# Cutting wood.



## stimmie78 (Dec 8, 2007)

Years ago I was told by the local forest service office that I could cut and use poles without a permit as long as the wood didn't leave the forest. 

I don't have a need for firewood at my house. Neither does any of my family currently. But I do however like to cut firewood. What I'd like to do is this: 

I'd like to go spend time on the mountain cutting and stacking firewood. Kind of as a pay it forward thing. Leave it there with a note on it stating if you really need it then take it, if you don't, add some for those that do. Just to see if people are greedy or if they are willing to help out others. 

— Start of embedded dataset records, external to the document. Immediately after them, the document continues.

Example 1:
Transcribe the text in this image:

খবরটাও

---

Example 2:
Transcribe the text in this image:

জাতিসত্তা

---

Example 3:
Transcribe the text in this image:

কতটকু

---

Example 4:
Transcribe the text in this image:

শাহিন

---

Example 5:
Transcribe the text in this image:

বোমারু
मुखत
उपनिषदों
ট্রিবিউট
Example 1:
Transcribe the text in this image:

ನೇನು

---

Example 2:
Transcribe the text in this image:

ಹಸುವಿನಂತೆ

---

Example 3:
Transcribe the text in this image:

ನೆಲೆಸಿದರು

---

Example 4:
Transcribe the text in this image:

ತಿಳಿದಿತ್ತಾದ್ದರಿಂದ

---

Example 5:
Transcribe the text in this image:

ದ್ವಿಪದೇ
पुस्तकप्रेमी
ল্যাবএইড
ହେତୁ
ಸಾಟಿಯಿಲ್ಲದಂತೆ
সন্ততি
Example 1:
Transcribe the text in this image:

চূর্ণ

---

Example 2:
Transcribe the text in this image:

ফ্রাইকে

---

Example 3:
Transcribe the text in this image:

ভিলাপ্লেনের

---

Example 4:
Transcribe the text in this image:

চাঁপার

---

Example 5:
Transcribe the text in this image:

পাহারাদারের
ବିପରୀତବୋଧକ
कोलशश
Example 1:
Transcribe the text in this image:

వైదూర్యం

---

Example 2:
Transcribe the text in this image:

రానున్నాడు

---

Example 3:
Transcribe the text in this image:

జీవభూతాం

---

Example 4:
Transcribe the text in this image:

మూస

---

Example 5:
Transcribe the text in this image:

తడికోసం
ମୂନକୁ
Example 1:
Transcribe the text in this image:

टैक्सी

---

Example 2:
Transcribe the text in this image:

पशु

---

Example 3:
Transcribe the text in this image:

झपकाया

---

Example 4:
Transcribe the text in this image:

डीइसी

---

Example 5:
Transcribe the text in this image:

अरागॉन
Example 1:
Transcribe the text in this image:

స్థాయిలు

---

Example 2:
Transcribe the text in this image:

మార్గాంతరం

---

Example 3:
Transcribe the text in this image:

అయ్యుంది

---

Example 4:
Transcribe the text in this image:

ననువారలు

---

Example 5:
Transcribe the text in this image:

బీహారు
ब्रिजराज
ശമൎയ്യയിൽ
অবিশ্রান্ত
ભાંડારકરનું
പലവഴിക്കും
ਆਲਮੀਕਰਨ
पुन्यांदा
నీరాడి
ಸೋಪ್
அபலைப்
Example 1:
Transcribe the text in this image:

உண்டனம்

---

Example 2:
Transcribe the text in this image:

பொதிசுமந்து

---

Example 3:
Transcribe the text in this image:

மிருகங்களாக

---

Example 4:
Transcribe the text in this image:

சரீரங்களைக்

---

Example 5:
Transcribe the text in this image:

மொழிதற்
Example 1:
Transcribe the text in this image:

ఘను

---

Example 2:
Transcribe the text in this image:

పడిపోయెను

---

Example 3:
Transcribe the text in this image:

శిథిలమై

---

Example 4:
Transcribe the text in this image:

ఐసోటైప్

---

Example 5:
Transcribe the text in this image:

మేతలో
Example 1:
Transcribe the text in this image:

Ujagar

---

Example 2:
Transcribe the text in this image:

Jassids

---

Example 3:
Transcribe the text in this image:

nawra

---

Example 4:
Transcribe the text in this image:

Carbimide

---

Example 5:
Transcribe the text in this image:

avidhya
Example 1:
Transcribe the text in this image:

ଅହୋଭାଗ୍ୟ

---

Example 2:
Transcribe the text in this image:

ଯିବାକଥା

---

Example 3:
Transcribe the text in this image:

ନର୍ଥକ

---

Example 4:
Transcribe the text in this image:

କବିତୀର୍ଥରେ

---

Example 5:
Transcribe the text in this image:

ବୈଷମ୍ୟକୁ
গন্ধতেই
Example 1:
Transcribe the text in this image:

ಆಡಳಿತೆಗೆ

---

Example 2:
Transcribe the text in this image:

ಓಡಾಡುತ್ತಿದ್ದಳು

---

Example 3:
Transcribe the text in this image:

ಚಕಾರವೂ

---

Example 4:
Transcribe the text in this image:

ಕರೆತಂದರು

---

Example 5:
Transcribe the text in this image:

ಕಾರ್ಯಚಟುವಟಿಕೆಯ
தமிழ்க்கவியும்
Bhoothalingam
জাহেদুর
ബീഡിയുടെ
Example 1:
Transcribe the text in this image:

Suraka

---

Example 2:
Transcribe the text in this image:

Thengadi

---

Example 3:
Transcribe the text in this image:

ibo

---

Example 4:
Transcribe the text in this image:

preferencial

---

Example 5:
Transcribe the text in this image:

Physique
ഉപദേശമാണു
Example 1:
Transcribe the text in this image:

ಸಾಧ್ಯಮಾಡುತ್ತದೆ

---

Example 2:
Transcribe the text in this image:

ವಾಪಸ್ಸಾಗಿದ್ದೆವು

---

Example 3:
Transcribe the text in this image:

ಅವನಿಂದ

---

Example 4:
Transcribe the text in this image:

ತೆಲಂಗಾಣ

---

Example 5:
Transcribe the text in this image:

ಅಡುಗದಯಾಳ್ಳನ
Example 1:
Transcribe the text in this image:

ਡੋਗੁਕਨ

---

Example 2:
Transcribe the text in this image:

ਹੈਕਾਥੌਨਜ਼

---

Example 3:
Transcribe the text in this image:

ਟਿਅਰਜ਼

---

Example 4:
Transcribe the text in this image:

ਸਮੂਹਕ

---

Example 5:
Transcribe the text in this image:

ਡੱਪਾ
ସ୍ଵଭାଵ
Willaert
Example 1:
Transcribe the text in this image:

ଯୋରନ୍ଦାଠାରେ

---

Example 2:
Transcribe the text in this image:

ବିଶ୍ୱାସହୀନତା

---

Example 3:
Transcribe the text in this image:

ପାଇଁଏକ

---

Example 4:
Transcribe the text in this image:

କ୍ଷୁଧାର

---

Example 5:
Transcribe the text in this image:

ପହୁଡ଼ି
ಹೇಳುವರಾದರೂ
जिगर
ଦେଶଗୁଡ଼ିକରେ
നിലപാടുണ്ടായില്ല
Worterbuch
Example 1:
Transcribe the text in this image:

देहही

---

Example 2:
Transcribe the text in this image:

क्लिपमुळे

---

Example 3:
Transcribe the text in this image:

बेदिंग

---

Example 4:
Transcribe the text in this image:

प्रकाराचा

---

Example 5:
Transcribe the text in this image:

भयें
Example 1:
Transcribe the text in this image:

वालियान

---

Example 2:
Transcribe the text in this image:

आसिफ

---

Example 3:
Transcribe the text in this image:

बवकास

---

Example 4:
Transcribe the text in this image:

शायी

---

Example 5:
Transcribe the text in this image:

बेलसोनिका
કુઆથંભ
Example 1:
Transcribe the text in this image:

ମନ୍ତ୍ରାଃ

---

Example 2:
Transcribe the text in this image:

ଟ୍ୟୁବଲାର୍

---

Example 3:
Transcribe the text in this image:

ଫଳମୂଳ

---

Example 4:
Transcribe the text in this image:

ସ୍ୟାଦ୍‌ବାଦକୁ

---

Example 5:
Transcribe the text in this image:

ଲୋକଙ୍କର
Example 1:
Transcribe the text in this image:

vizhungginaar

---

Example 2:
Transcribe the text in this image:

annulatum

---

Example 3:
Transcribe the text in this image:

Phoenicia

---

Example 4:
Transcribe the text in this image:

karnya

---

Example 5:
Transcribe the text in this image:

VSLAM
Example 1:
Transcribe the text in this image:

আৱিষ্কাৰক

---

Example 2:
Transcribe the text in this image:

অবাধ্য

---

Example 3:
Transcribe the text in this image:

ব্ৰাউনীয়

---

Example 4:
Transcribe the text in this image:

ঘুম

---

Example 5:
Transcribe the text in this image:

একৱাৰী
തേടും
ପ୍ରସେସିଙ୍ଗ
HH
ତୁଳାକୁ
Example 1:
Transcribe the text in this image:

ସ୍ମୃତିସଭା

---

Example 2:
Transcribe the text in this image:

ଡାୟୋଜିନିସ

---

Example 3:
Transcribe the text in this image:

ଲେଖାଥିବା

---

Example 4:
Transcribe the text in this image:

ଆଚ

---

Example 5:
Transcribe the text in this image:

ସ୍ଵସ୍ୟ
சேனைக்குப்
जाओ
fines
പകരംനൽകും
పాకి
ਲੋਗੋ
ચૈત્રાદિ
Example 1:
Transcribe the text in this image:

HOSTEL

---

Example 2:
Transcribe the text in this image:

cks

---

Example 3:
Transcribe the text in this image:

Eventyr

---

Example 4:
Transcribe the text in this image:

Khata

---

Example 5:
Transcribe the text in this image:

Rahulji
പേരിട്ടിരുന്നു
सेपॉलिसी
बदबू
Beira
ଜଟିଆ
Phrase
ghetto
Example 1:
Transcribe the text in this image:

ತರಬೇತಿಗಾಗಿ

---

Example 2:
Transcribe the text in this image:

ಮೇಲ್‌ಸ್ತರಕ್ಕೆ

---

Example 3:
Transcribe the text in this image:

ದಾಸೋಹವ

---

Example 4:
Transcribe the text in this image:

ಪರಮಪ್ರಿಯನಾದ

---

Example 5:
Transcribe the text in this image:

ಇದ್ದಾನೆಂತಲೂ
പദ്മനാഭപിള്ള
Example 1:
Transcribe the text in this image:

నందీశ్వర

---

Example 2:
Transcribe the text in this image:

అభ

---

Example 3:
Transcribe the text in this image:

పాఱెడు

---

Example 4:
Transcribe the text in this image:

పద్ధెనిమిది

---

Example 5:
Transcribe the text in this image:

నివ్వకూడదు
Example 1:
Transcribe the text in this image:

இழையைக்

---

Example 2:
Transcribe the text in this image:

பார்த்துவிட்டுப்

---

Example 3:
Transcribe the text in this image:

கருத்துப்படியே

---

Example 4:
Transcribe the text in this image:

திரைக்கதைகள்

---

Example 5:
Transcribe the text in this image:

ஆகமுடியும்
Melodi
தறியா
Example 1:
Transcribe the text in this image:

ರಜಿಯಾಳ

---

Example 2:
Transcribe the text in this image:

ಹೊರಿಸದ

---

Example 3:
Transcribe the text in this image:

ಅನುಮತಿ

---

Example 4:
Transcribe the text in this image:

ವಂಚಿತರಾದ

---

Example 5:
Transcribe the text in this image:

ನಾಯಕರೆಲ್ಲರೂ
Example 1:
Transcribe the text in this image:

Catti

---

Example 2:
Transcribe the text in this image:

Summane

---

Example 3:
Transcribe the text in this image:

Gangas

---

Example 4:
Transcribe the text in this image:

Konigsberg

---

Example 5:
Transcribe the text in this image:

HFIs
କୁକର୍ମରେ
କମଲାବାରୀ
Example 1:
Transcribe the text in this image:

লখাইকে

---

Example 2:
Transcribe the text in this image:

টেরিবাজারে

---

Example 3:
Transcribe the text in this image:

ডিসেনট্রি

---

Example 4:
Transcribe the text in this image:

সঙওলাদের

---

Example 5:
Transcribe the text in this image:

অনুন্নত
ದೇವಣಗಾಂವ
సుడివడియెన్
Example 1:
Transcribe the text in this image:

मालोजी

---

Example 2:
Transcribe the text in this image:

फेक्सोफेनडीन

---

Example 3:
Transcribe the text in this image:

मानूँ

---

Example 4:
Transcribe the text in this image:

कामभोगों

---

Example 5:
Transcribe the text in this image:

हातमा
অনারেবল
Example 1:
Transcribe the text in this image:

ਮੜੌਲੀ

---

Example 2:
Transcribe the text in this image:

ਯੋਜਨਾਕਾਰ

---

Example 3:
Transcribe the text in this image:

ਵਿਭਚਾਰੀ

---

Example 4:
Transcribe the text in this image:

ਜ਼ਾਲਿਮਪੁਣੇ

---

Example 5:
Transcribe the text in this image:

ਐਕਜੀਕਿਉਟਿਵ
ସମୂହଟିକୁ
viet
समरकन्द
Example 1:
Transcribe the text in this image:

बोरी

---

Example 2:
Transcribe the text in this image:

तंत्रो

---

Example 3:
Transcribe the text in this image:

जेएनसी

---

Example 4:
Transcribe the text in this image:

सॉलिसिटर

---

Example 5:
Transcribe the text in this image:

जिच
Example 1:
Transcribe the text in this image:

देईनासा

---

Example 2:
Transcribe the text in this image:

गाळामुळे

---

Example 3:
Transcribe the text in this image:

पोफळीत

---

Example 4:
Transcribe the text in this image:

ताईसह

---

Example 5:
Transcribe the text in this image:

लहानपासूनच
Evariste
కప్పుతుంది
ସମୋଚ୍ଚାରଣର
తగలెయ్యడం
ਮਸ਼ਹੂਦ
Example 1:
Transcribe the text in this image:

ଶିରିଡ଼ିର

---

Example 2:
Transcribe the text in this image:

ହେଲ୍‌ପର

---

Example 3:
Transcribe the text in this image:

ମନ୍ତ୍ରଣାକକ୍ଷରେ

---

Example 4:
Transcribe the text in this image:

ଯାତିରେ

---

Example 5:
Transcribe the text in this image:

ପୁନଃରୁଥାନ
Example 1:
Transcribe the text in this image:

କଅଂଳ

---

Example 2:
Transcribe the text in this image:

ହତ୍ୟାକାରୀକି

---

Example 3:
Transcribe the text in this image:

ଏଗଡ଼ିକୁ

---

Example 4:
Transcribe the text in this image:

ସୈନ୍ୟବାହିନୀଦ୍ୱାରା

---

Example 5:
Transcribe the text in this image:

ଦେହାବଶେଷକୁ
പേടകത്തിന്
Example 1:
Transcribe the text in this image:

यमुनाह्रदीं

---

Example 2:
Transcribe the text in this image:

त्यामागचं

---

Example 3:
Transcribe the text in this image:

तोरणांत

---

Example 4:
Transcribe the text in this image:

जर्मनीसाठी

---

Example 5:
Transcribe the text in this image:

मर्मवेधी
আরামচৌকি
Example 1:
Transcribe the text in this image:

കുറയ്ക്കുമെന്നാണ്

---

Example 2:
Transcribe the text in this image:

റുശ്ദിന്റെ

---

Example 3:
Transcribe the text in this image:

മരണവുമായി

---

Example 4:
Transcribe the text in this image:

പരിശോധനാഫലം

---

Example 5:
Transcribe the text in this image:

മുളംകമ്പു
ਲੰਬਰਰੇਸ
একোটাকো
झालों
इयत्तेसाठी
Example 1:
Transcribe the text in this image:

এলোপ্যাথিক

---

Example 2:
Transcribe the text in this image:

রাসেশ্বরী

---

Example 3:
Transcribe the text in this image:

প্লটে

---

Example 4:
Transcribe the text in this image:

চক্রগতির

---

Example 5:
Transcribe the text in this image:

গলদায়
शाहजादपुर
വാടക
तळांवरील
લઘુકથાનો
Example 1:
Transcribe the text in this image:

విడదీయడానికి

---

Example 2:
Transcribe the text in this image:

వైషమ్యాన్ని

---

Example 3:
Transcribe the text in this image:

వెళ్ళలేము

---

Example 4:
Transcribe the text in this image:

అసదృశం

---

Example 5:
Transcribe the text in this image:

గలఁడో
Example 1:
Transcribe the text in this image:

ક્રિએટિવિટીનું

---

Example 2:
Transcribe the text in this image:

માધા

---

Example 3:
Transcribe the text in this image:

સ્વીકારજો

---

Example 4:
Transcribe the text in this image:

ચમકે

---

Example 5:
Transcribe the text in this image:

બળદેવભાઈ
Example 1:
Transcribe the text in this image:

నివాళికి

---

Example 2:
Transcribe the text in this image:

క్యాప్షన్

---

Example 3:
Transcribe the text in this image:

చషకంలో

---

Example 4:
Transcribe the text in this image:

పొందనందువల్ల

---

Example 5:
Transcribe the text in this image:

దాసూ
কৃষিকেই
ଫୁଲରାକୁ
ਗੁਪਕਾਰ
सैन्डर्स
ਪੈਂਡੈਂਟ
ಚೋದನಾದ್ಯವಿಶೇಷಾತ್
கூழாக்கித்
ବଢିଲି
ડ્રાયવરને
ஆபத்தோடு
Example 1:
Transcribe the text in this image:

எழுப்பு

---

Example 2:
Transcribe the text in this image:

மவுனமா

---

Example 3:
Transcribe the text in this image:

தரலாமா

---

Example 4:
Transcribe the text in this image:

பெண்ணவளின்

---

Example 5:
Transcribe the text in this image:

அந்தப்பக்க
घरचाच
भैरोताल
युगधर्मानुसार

Would this be legal? Wood wouldn't be leaving the mtn with me, but with someone with a permit. Or am I just crazy?


----------



## sawsman (Sep 13, 2007)

So I'm just gonna say you're crazy&#8230;










Let me know where you leave it stacked. ;-)


----------



## Critter (Mar 20, 2010)

I'm betting that the first person that sees it that has a firewood permit takes all of it. Even if they don't have a firewood permit they will take it all. That is just the way people are.


----------



## DallanC (Jan 13, 2009)

On the topic of wood, anyone use a drill type splitter? Man they look really snazzy:

https://www.facebook.com/photo.php?v=10152903132363084&fref=nf

-DallanC


----------



## stimmie78 (Dec 8, 2007)

No faith in humanity huh? Makes me want to do it more.


----------



## Hoopermat (Dec 17, 2010)

Do it. You just might be helping a guy who forgot an axe or saw


----------



## bowgy (Oct 10, 2007)

DallanC said:


> On the topic of wood, anyone use a drill type splitter? Man they look really snazzy:
> 
> https://www.facebook.com/photo.php?v=10152903132363084&fref=nf
> 
> -DallanC


I built one in college for a shop project. Fits on the back wheel of a pickup. They work great. The one in the video must have a pretty strong electric motor.


----------



## stillhunterman (Feb 15, 2009)

I deal with a lot of people all the time, and am often left shaking my head at their attitudes and philosophies on life in general; it gives me pause as to the future of our species. Then, every once in a while my faith in the human condition is renewed by someone who exhibits the good, the generosity, the kindness that dwells within the human heart...

Don't know about the legalities of what you want to do stimmie, but I sure like the thought behind it. I say go for it (after a couple of phone calls to the BLM/Forestry:smile and walk away knowing you fall into the latter category I described above. ;-)


----------